Matthias C. Kettemann

Myth: Since there is no international treaty regarding the Internet, along the lines of the Paris Agreement on climate change, international law does not apply to international subjects and their relations on, and mediated by, the Internet. States can do what they want online.


Busted: True enough: there is no one international treaty regulating cyberspace. But international law applies to the Internet fully and protects the security, stability, robustness, resilience and functionality of the Internet – its integrity – as a matter of common interest. Already the 2013 report of the UN Group of Governmental Experts, building on the Geneva and Tunis documents, confirmed that applying norms derived from existing international law relevant to the use of ICTs by states “is an essential measure to reduce risks to international peace, security and stability”. In its 2015 report, the Group went further and identified the commitment by states to certain key principles of the Charter and other international law as centrally important. These include sovereign equality, prohibition of the threat or use of force, respect for human rights and fundamental freedoms and non-intervention in the internal affairs of other states.
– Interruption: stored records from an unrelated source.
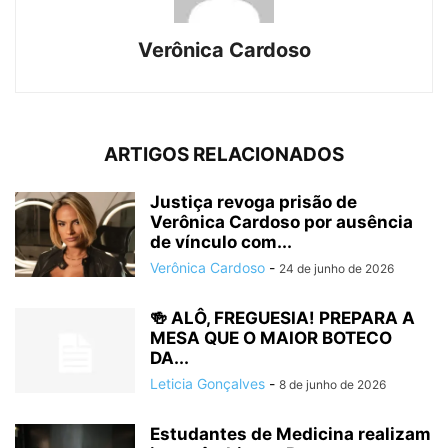
Verônica Cardoso
ARTIGOS RELACIONADOS
Justiça revoga prisão de
Verônica Cardoso por ausência
de vínculo com...
Verônica Cardoso
-
24 de junho de 2026
🍻 ALÔ, FREGUESIA! PREPARA A
MESA QUE O MAIOR BOTECO
DA...
Leticia Gonçalves
-
8 de junho de 2026
Estudantes de Medicina realizam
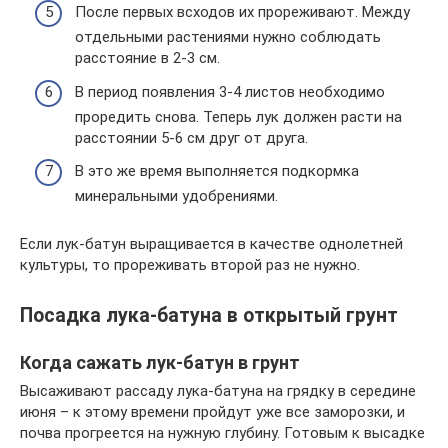
После первых всходов их прореживают. Между
отдельными растениями нужно соблюдать
расстояние в 2-3 см.
В период появления 3-4 листов необходимо
проредить снова. Теперь лук должен расти на
расстоянии 5-6 см друг от друга.
В это же время выполняется подкормка
минеральными удобрениями.
Если лук-батун выращивается в качестве однолетней
культуры, то прореживать второй раз не нужно.
Посадка лука-батуна в открытый грунт
Когда сажать лук-батун в грунт
Высаживают рассаду лука-батуна на грядку в середине
июня – к этому времени пройдут уже все заморозки, и
почва прогреется на нужную глубину. Готовым к высадке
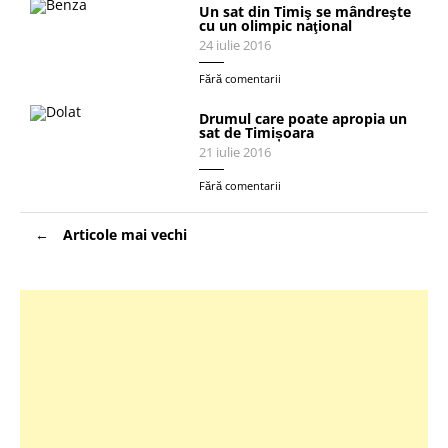
Un sat din Timiş se mândreşte
cu un olimpic naţional
24 iulie 2016
Fără comentarii
Drumul care poate apropia un
sat de Timișoara
21 iulie 2016
Fără comentarii
Navigare
Articole mai vechi
în
articole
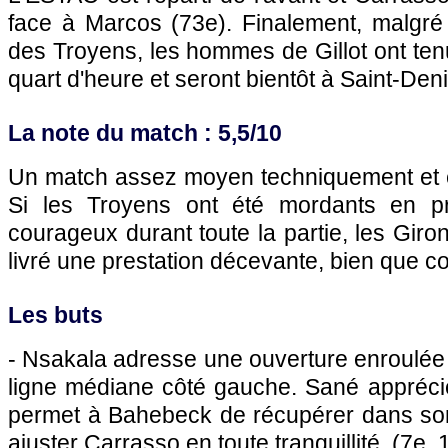
face à Marcos (73e). Finalement, malgré
des Troyens, les hommes de Gillot ont ten
quart d'heure et seront bientôt à Saint-Deni
La note du match : 5,5/10
Un match assez moyen techniquement et en
Si les Troyens ont été mordants en p
courageux durant toute la partie, les Giro
livré une prestation décevante, bien que 
Les buts
- Nsakala adresse une ouverture enroulée
ligne médiane côté gauche. Sané apprécie 
permet à Bahebeck de récupérer dans son
ajuster Carrasso en toute tranquillité. (7e, 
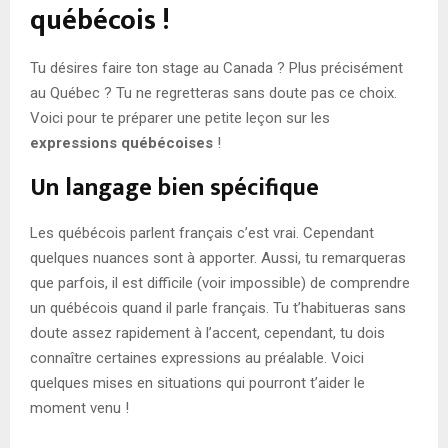
québécois !
Tu désires faire ton stage au Canada ? Plus précisément
au Québec ? Tu ne regretteras sans doute pas ce choix.
Voici pour te préparer une petite leçon sur les
expressions québécoises
!
Un langage bien spécifique
Les québécois parlent français c’est vrai. Cependant
quelques nuances sont à apporter. Aussi, tu remarqueras
que parfois, il est difficile (voir impossible) de comprendre
un québécois quand il parle français. Tu t’habitueras sans
doute assez rapidement à l’accent, cependant, tu dois
connaître certaines expressions au préalable. Voici
quelques mises en situations qui pourront t’aider le
moment venu !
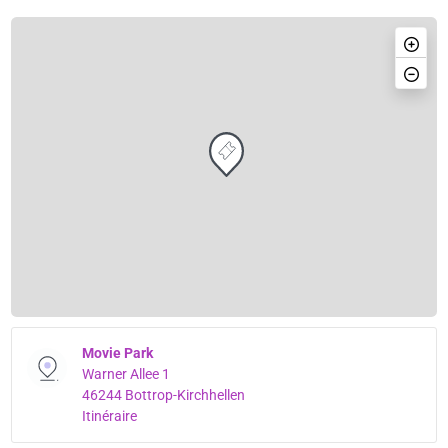
Movie Park
Warner Allee 1
46244 Bottrop-Kirchhellen
Itinéraire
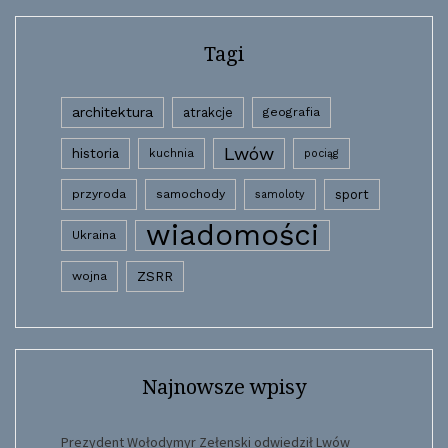
Tagi
architektura
atrakcje
geografia
Lwów
historia
kuchnia
pociąg
przyroda
samochody
sport
samoloty
wiadomości
Ukraina
wojna
ZSRR
Najnowsze wpisy
Prezydent Wołodymyr Zełenski odwiedził Lwów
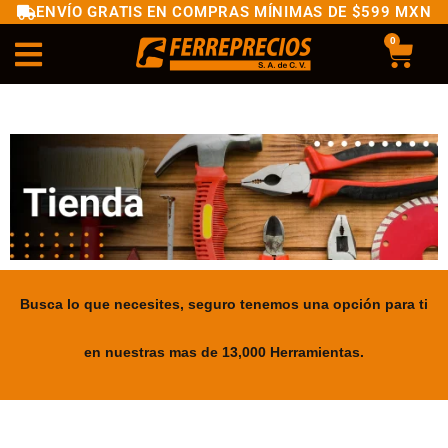
ENVÍO GRATIS EN COMPRAS MÍNIMAS DE $599 MXN
0
Busca lo que necesites, seguro tenemos una opción para ti
en nuestras mas de 13,000 Herramientas.
.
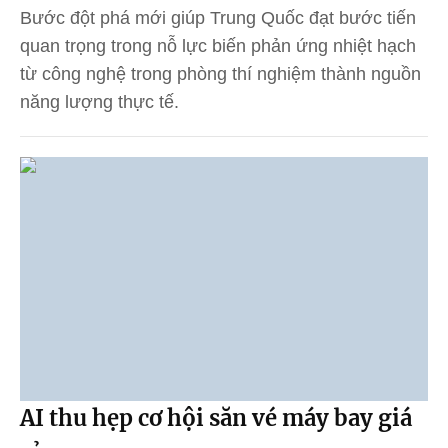
Bước đột phá mới giúp Trung Quốc đạt bước tiến
quan trọng trong nỗ lực biến phản ứng nhiệt hạch
từ công nghệ trong phòng thí nghiệm thành nguồn
năng lượng thực tế.
AI thu hẹp cơ hội săn vé máy bay giá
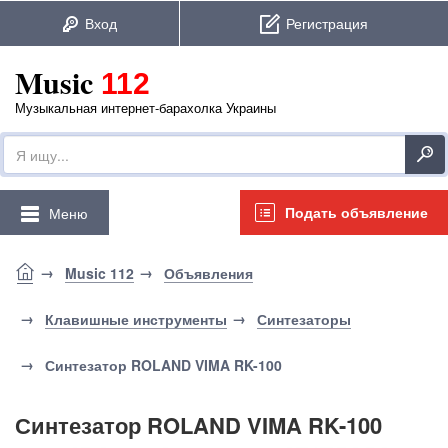
Music
112
Музыкальная интернет-барахолка Украины
Подать объявление
Меню
Music 112
Объявления
Клавишные инструменты
Синтезаторы
Синтезатор ROLAND VIMA RK-100
Синтезатор ROLAND VIMA RK-100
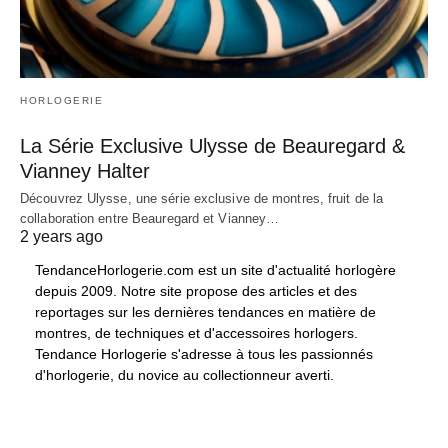
HORLOGERIE
La Série Exclusive Ulysse de Beauregard &
Vianney Halter
Découvrez Ulysse, une série exclusive de montres, fruit de la
collaboration entre Beauregard et Vianney…
2 years ago
TendanceHorlogerie.com est un site d'actualité horlogère
depuis 2009. Notre site propose des articles et des
reportages sur les dernières tendances en matière de
montres, de techniques et d'accessoires horlogers.
Tendance Horlogerie s'adresse à tous les passionnés
d'horlogerie, du novice au collectionneur averti.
Apart from customary international law, general principles of international law also apply to online settings. These include the principles of due diligence and good neighbourliness which are implemented through confidence-building and capacity-building measures.
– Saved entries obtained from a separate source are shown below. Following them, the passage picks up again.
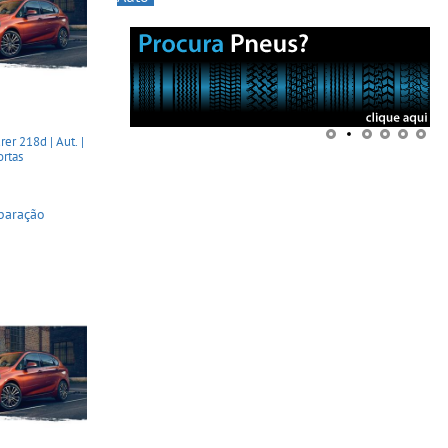
er 218d | Aut. |
ortas
paração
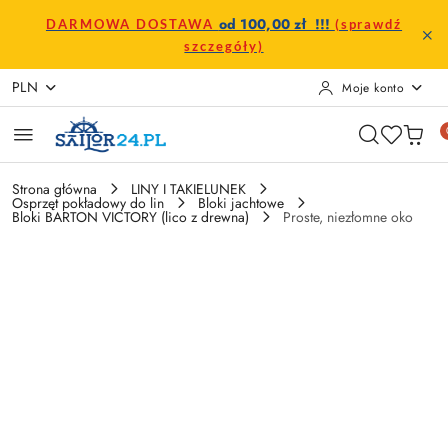
Przejdź do treści głównej
Przejdź do wyszukiwarki
Przejdź do moje konto
Przejdź do menu głównego
Przejdź do opisu produktu
Przejdź do stopki
od 100,00 zł !!!
DARMOWA DOSTAWA
(sprawdź
szczegóły)
PLN
Moje konto
Strona główna
LINY I TAKIELUNEK
Osprzęt pokładowy do lin
Bloki jachtowe
Bloki BARTON VICTORY (lico z drewna)
Proste, niezłomne oko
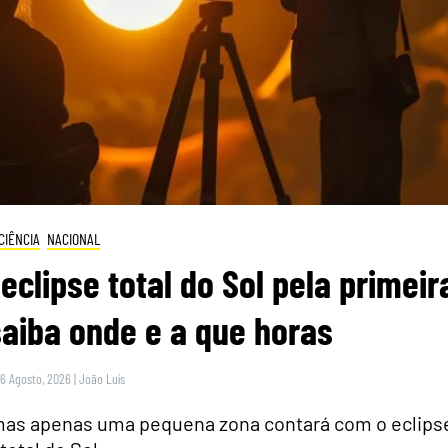
CIÊNCIA
NACIONAL
eclipse total do Sol pela primeir
saiba onde e a que horas
 6 Agosto, 2026
|
João Luís
 mas apenas uma pequena zona contará com o eclips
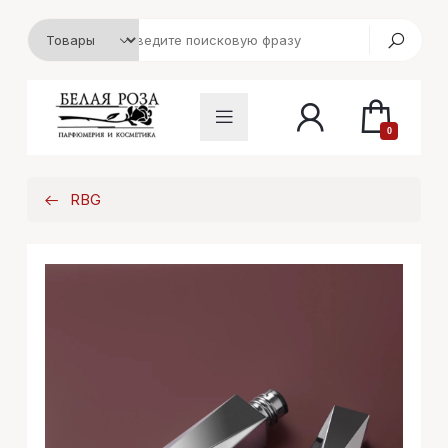
0
RBG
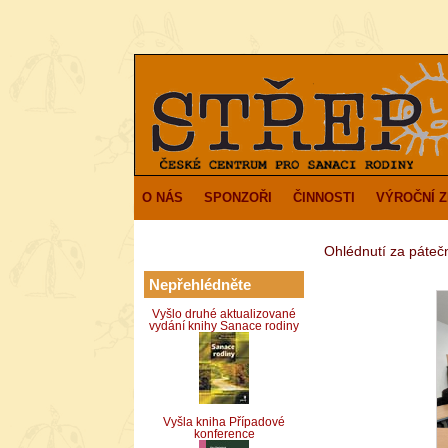
O NÁS
SPONZOŘI
ČINNOSTI
VÝROČNÍ 
Ohlédnutí za páteční
Nepřehlédněte
Vyšlo druhé aktualizované
vydání knihy Sanace rodiny
Vyšla kniha Případové
konference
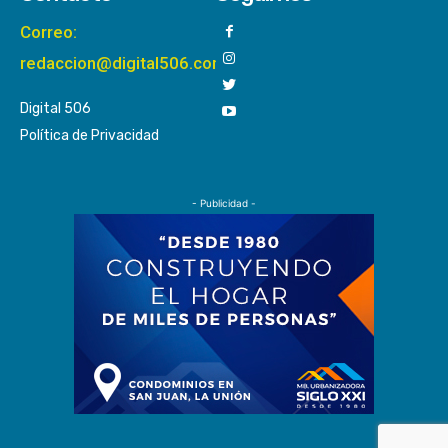
Correo:
redaccion@digital506.com
Digital 506
Política de Privacidad
- Publicidad -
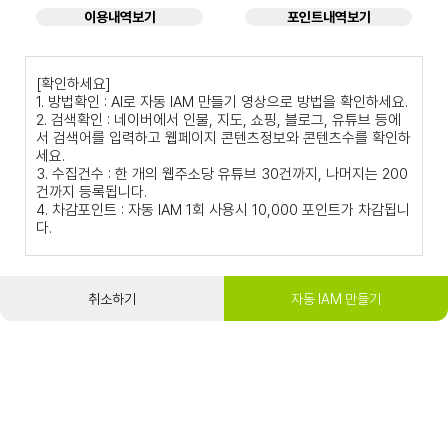
이용내역보기
포인트내역보기
[확인하세요]
1. 방법확인 : AI로 자동 IAM 만들기 영상으로 방법을 확인하세요.
2. 검색확인 : 네이버에서 인물, 지도, 쇼핑, 블로그, 유튜브 등에
서 검색어를 입력하고 웹페이지 콘텐츠정보와 콘텐츠수를 확인하
세요.
3. 수집건수 : 한 개의 웹주소당 유튜브 30건까지, 나머지는 200
건까지 등록됩니다.
4. 차감포인트 : 자동 IAM 1회 사용시 10,000 포인트가 차감됩니
다.
취소하기
자동 IAM 만들기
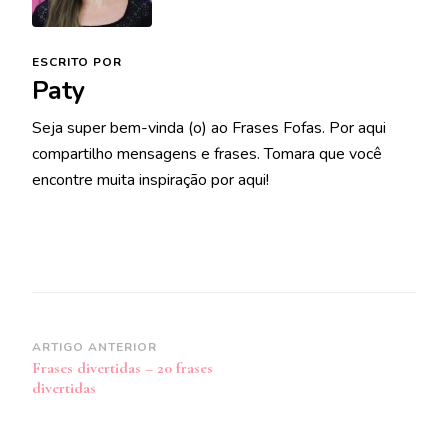
ESCRITO POR
Paty
Seja super bem-vinda (o) ao Frases Fofas. Por aqui
compartilho mensagens e frases. Tomara que você
encontre muita inspiração por aqui!
Navegação
ARTIGO ANTERIOR
Frases divertidas – 20 frases
de
divertidas
post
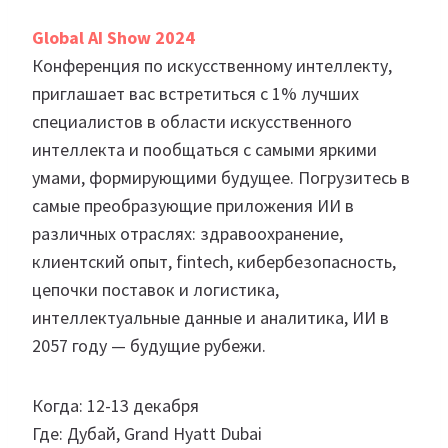
Global AI Show 2024
Конференция по искусственному интеллекту,
приглашает вас встретиться с 1% лучших
специалистов в области искусственного
интеллекта и пообщаться с самыми яркими
умами, формирующими будущее. Погрузитесь в
самые преобразующие приложения ИИ в
различных отраслях: здравоохранение,
клиентский опыт, fintech, кибербезопасность,
цепочки поставок и логистика,
интеллектуальные данные и аналитика, ИИ в
2057 году — будущие рубежи.
Когда: 12-13 декабря
Где: Дубай, Grand Hyatt Dubai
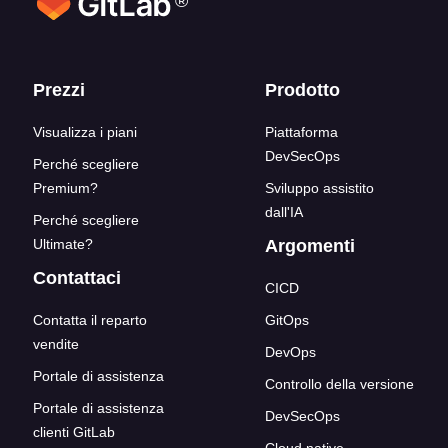
®
Link del blocco inferiore
Prezzi
Prodotto
Visualizza i piani
Piattaforma
DevSecOps
Perché scegliere
Premium?
Sviluppo assistito
dall'IA
Perché scegliere
Ultimate?
Argomenti
Contattaci
CICD
Contatta il reparto
GitOps
vendite
DevOps
Portale di assistenza
Controllo della versione
Portale di assistenza
DevSecOps
clienti GitLab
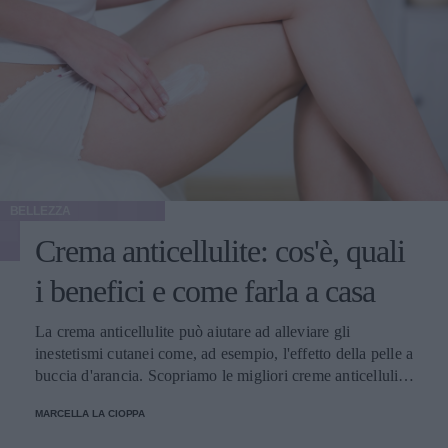
BELLEZZA
Crema anticellulite: cos'è, quali
i benefici e come farla a casa
La crema anticellulite può aiutare ad alleviare gli
inestetismi cutanei come, ad esempio, l'effetto della pelle a
buccia d'arancia. Scopriamo le migliori creme anticellulite
e come usarle.
MARCELLA LA CIOPPA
There is also a normative argument to be made for applying international law to the Internet: it is ‘necessary’ law. International law is the only body of the law that can serve as the legitimate foundation of an internationally applicable order of norms, through which the exercise of international public authority can be legitimated and the distribution of goods and rights contested and discussed.
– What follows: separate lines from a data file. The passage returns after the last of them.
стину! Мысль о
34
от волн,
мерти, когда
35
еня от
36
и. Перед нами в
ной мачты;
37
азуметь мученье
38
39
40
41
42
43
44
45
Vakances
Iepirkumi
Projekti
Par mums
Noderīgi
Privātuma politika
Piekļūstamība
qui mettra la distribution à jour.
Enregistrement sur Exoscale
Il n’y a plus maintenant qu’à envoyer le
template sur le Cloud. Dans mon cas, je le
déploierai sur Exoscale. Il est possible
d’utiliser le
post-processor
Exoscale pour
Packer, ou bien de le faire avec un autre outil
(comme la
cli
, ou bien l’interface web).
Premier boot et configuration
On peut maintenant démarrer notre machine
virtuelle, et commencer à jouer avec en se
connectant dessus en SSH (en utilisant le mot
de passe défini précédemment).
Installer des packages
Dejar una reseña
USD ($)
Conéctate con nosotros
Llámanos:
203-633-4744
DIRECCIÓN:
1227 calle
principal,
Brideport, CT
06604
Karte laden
The Internet’s public core and the servers necessary for it to function are both indispensable for critical infrastructure (e.g. power grids) to work and, in themselves, critical (information) infrastructure. Safeguarding the Internet’s integrity (its security, stability, robustness, resilience and functionality) has both become an essential goal for international law and can only be ensured by international law.

International law of the Internet also provides the frame in which Internet governance approaches take place, the ‘practice’ of regulating the Internet (#1). Their relevance lies also in the observation that on the Internet the question of legality/illegality is often a false dichotomy. While law traditionally focused on that binarity, governance norms allow for the conceptualization and critique of regimes of responsibility and accountability: there are many shades of legality online. In light of the dynamic nature of the Internet, this variable normativity is a key characteristic of normative evolution.


Truth: While there is no international treaty dedicated to the Internet, international law fully applies. Customary rules and general principles of international law define the power and limits of international actors and, as is common with international law, almost all states respect almost all rules. When more policy-oriented questions need to be solved, Internet governance approaches complement international law.


Source: Group of Governmental Experts Group of Governmental Experts on Developments in the Field of Information and Telecommunications in the Context of International Security, UN Doc. A/70/174 of 22 July 2015; Matthias C. Kettemann, The Common Interest in the Protection of the Internet: An International Legal Perspective, in Benedek/de Feyter/Kettemann/Voigt (eds.), The Common Interest in International Law (Antwerp: Intersentia, 2014), 167-184.